There is a ferry service across the river that operates daily from April until the end of September 10am – 4pm but at times is restricted to 10am – noon and 3pm – 4pm. We arrived at about 12.30pm and were in luck. Just as we arrived at the stone steps the ferry turned up to take a party of four across, so we jumped on as well. This was an expensive ferry, £4 each for a five minute ride. The earlier ferry at Plymouth was £2 each for a ten minute ride. This ferry operates on the same system as some of the ones we used last year. At the ferry landing there is a large coloured disk which you uncover to attract the ferryman if he is on the other side.
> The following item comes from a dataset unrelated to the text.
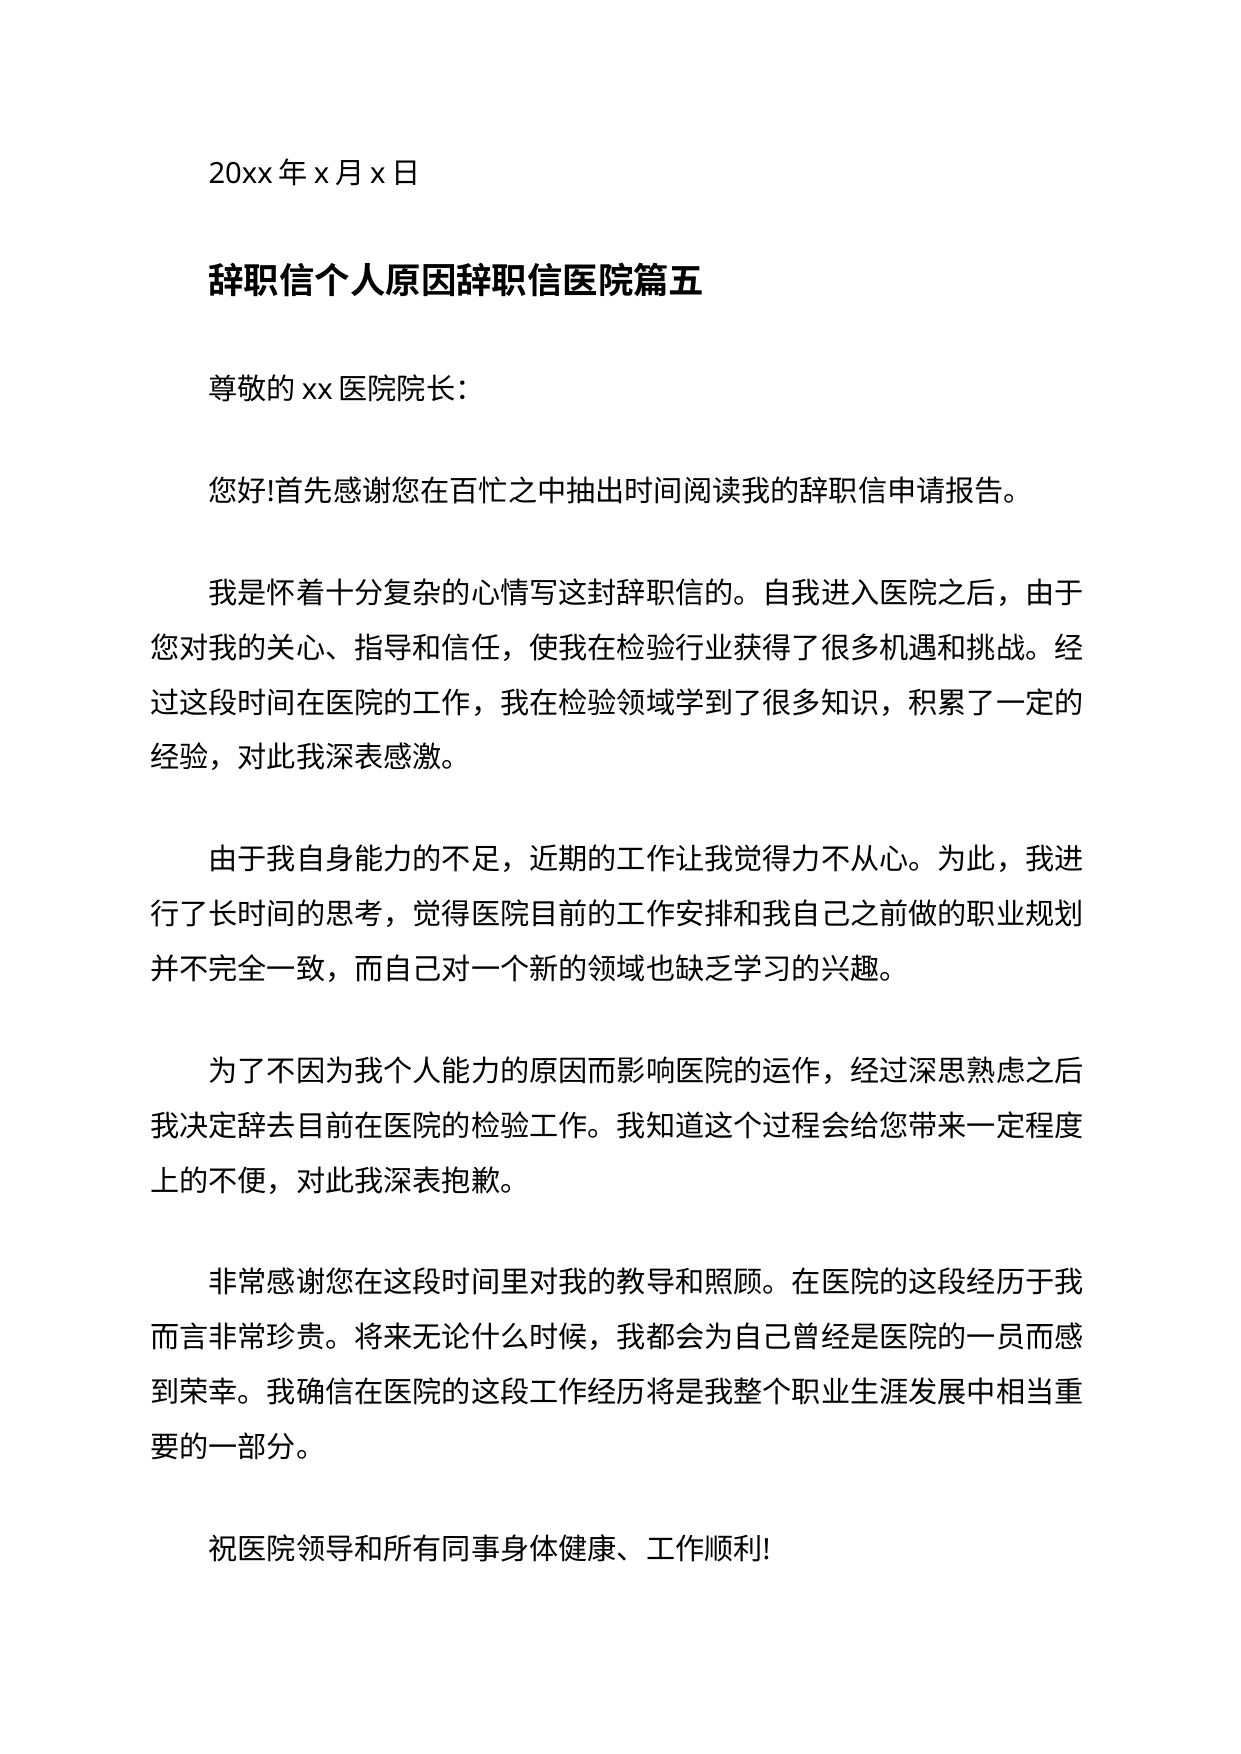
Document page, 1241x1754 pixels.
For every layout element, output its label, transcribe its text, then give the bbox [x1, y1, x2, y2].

Our accommodation tonight is in a farmhouse out in the countryside quite some distance from any facilities. Because of this we decided to walk from the ferry about a kilometre into the village of Noss Mayo and have our main meal at lunchtime. We knew there were two good pubs there and chose The Ship Inn. This must be about the fifteenth Ship Inn we have been to on our travels on the coast path. Almost every village seems to have one.

We retraced our steps after lunch and after about an hour and a half reached our farmhouse. It is part of a large working farm, some distance inland from the coast, and very comfortable. There are quite a few rules in this B & B. We were met at the door and had to remove our walking shoes (which we always do anyway) and were given slippers to wear in the house. We are not allowed to walk around in our socks as they might also be dirty.

Those of you who have been looking at the photos carefully will have noticed that from Minehead to Westward Ho! Barbara had always worn a green top. From Plymouth to Brixham she is always going to wear her red top. I have to say she was fastidious in washing the green top at the end of each day and letting it dry overnight. But now I have to reprogram my brain to always look out for the lady in red. Thanks to Chris De Burgh for that wonderful song – The Lady in Red.

 

Coast to Coast

Westward Ho! to Plymouth

Today was just a transition day. We moved almost directly south from the coast of North Devon on the Bristol channel to the coast of South Devon on the English Channel.

From Westward Ho! We caught a Stagecoach Southwest No 21 bus to Barnstaple Railway Station. The bus took about an hour, with dozens of stops, to do what it had taken us a day and a half to walk. It only cost £2.90 each which seemed very cheap.

Barnstaple Railway Station is the terminus of a branch line and has a large cycle hire business operating out of part of the station. From Barnstaple there is excellent cycling on the path we have been walking the last few days. Up one side of the river to Braunton or the other side to Westward Ho! No hills though, absolutely flat.

From Barnstaple the train took an hour to get to Exeter St Davids with about five ‘request’ stops. At Exeter ST D we had to change to a main line train to Plymouth. Only two stops, at Newton Abbott and Totnes, and it took an hour. In five days’ time we are having a ‘day off’ in Dartmouth and will return to Totnes on an excursion.

We were in Plymouth by 2.30 and check-in wasn’t until 4.00 so we spent a bit of time sussing the route out of Plymouth for tomorrow. We are staying at the same B & B as last year, Sea Breezes, and the hostess Anne remembered us from then. Since we last saw her she has been to Japan so we got a lengthy account on her impressions of Japan – all positive, especially the transport system. She has travelled a lot and knows NZ well.

This week is graduation week for the University of Plymouth and a huge marquee has been set up on The Hoe. There are three graduation ceremonies per day for five days. The town and its bars and cafes are packed with people all dressed up and looking their very best. I didn’t take many photos of Plymouth as there are enough in last year’s blog.

For dinner we went back to The Waterfront. The same place we celebrated completing 500km of the South West Coast Path last year. This time we toasted the start of our walk from Plymouth to Brixham.